In Brazil and Colombia, lawsuits against reporters have increased in recent years.

“Freedom of expression is under attack,” said Colombian journalist Claudia Báez on June 18 during a panel at the International Anti-Corruption Conference (IACC) in Vilnius, Lithuania.

Báez is the CEO and co-founder of Cuestión Pública, a news outlet which recently launched the collaborative investigation platform, Indi$cregram. This news venture scrutinises the business dealings, corporate relationships, and conflicts of interest of Colombian lawmakers.

One investigation in particular spelled trouble for Báez and her team. In 2021, they published a deep dive into the lengthy political career of Juan Diego Gómez, who was then serving as President of the Senate. In the publication they reported on connections between Gómez and certain individuals accused of political corruption and drug trafficking. Gómez quickly responded by suing Báez for defamation, denying all allegations and claiming her work tarnished his reputation. Báez won the legal case. The Superior Court of Bogotá attested there´s no “biased, wrong or even false information” in the article.

“We are under attack. We live in a violent country. After the 2016 peace process [with the Revolutionary Armed Forces of Colombia – FARC], a lot changed in Colombia, but we continue to face judicial and legal harassment against journalists,” said Báez.

Thousands of Brazilian journalists are facing a similar plight, as shown by a recent report by the Brazilian Association of Investigative Journalism (Abraji). Between 2008 and April 2024, 654 cases of judicial harassment against journalists were recorded. One particularly noteworthy case was that of journalist Elvira Lobato, who was sued 111 times by members of the Igreja Universal do Reino de Deus (Universal Church of the Kingdom of God) after she published a 2007 report, stating that this religious group was in fact a “business empire.”

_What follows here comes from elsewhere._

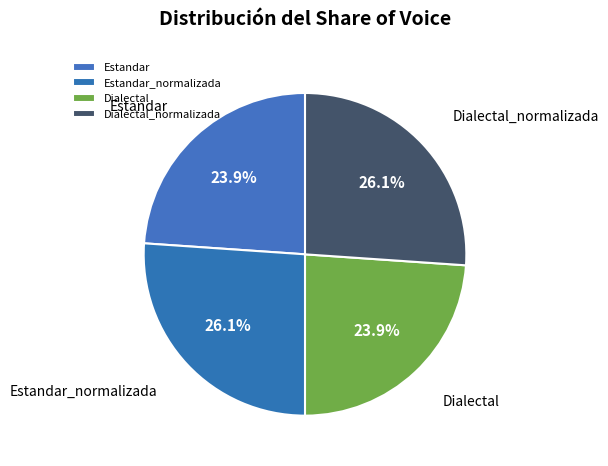

How many slices are in this pie chart?

4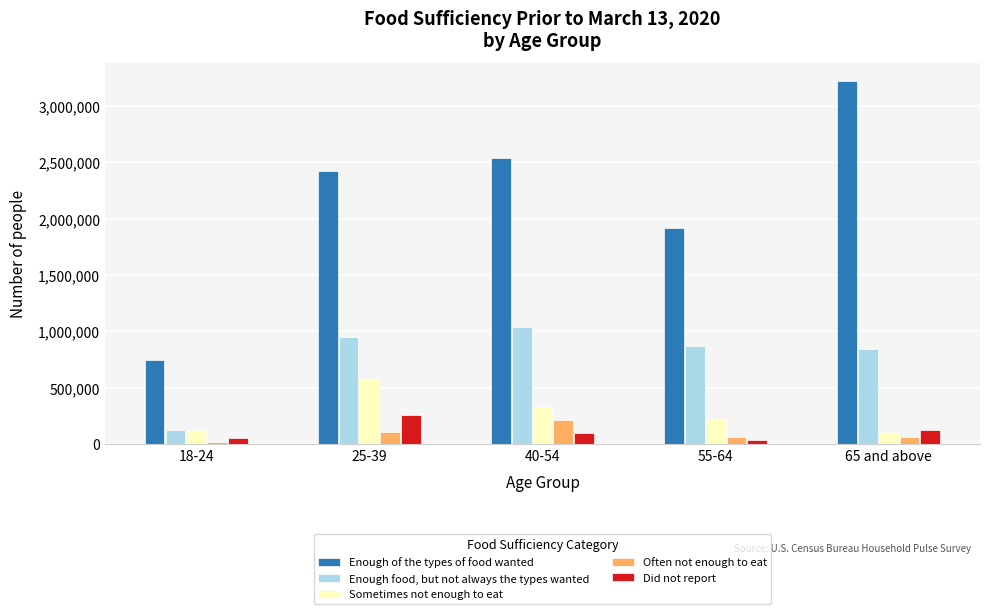

Which series has the widest spread of values?

Enough of the types of food wanted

Lobato was accused of ridiculing the church, but no material evidence refuting her report was provided. All the lawsuits were ruled in favour of Lobato and her newspaper, the Folha de S.Paulo.

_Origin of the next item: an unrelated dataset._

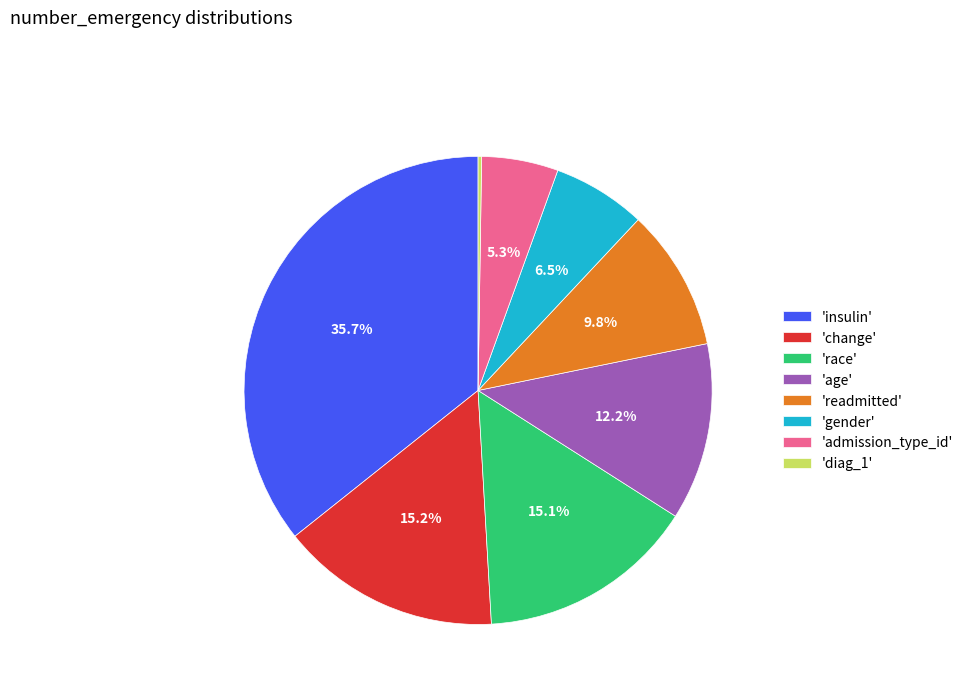

Between 'gender' and 'age', which is larger?

'age'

Reinaldo Chaves, Abraji’s project coordinator, highlighted at the IACC that judicial harassment tends to be more intense against women. “Many investigative journalists have been sued, and it is much worse when it is a woman journalist. Women also suffer misogynistic attacks,” he said.

Chaves explained that, in addition to the flood of lawsuits, journalists are also exposed to coordinated attacks with political purposes and “doxing”—a term for when their personal information is leaked publicly on the internet. He cited the case of Brazilian journalist Patrícia Campos Mello, who was targeted by coordinated attacks on social media from supporters of former Brazilian President Jair Bolsonaro.

Bolsonaro also targeted Campos Mello, suggesting during a public address that she had offered to have sex with a source to get damaging information on him. A court ruled the former president had to pay damages to the journalist, but attacks against her continued.

Brazil has seen particularly harsh rulings against journalists. In 2022, Rubens Valente was ordered by the country’s Supreme Federal Court (STF) to pay around $54,000 in damages to Gilmar Mendes, a judge on that same court.

In a 2014 book, Valente stated that Mendes had ordered the release of a businessman who had been arrested after being accused of corruption and bribery, Daniel Dantas.

The libel case’s indictment argued that there was decontextualisation of facts and that Valente insinuated partiality of the judge in the court trial.

However, in May 2024, the STF ruled that it was illegal for any party to file repeated lawsuits against the media or journalists in order to stop the freedom of the press.

For Chaves, there are ways for journalists to protect themselves from such harassment, including seeking collaborative investigations with other media and maintaining constant contact with associations of journalists and press freedom activists to protect themselves legally.

“To avoid this…collaboration is key,” he said.